Izan más perplejo que aterrorizado,
observaba aquella estrambótica escena. Ya no se trataba de una impresión, ni de
una sensación. Estaba viendo claramente moverse a una sombra por el suelo de
forma completamente independiente, pero con las mismas reacciones que las de un
perro real. Estaba escuchando los sonidos que el animal vivo haría si pudiera.
Sus jadeos, el golpeteo de sus pisadas, incluso levantaba algo de polvo al caminar.

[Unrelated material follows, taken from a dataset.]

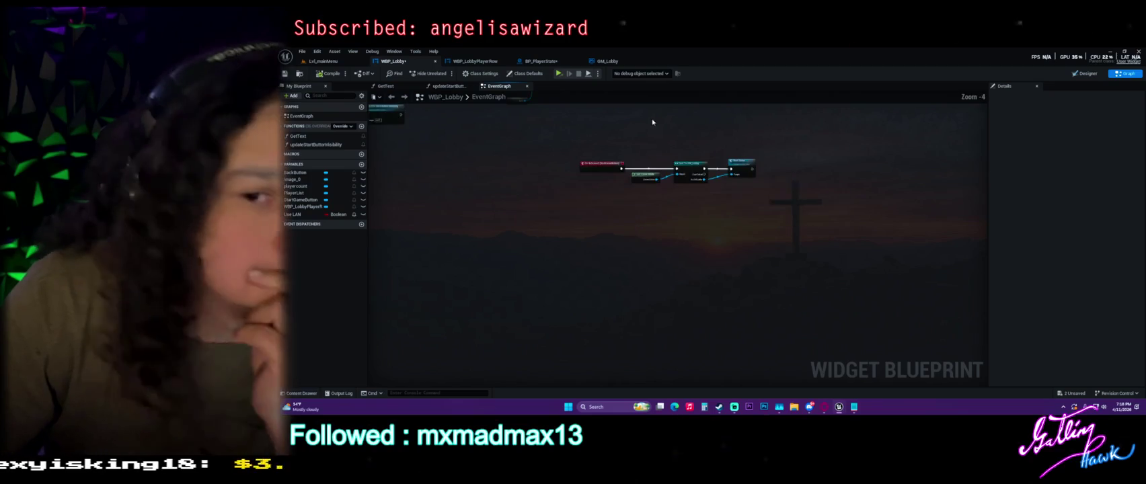
pyautogui.scroll(2, 561, 237)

Por su parte el maldito Garm, no
parecía alterado en absoluto. Estaba acariciando el lomo de un perro fantasma
que proyectaba su sombra sobre su pecho con la misma naturalidad con la que un
turista observa un bonito paisaje. De pronto Garm, susurró algo inaudible y aquella
silueta fantasmagórica de Braco19, se sentó junto a sus pies. Acto seguido le dirigió una mirada tan fría y
vacía de todo sentimiento, que Izan no supo interpretar si era de odio o de
desprecio. No importaba, no supo reaccionar. Seguía petrificado porque estaba
seguro de estar viendo algo sobrenatural que no podía creer del todo pese a que
estaba sucediendo delante de sus rechonchas narices.